PROBLEM TO WORK ON: Every line of the listing belongs in your answer exactly as written; the images do not.

INPUT DATA:
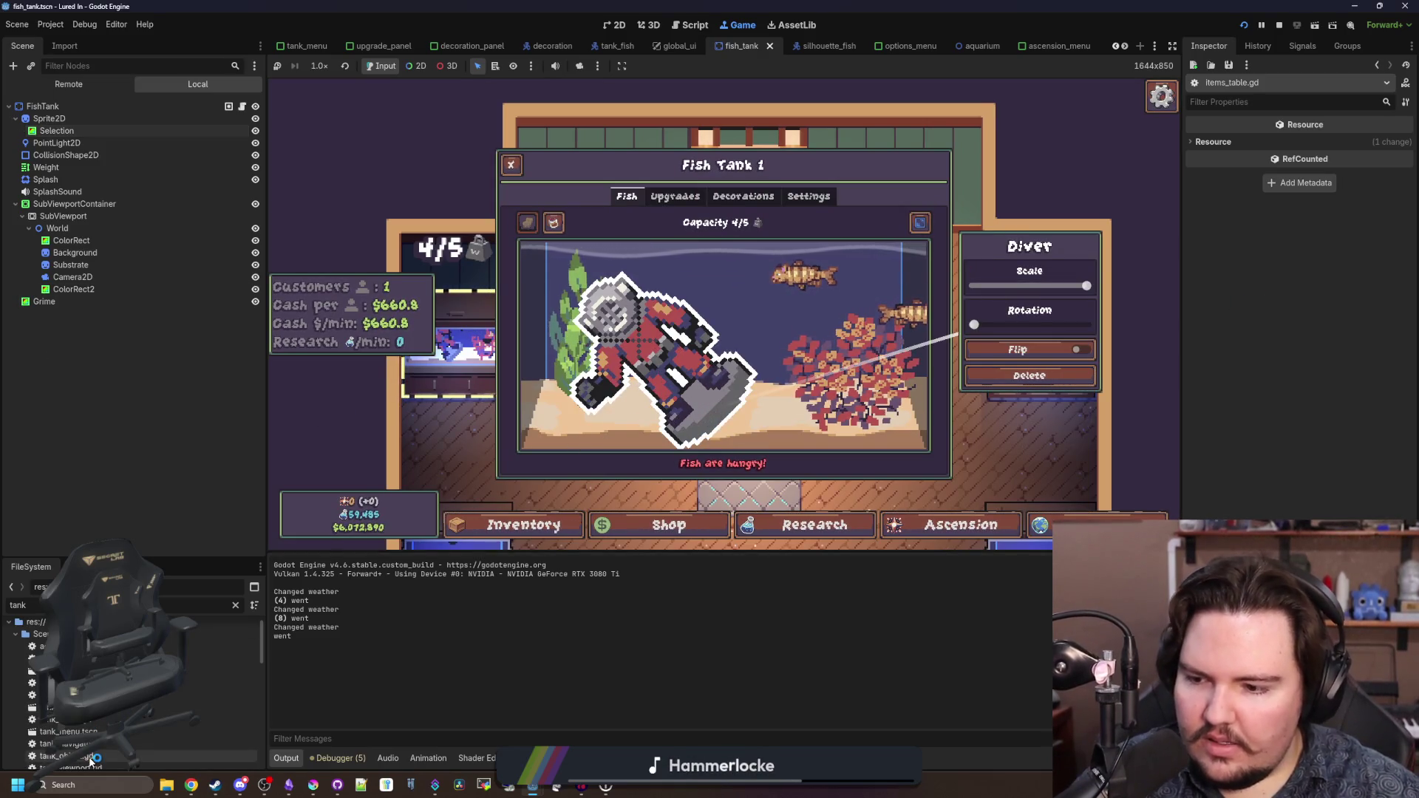
double_click(82, 732)
- Open tank_menu.tscn and browse tank_menu.gd from line 150 down to around line 352
double_click(97, 720)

EXERCISE SOLUTION:
double_click(82, 732)
- Open tank_menu.tscn and browse tank_menu.gd from line 150 down to around line 352
double_click(97, 720)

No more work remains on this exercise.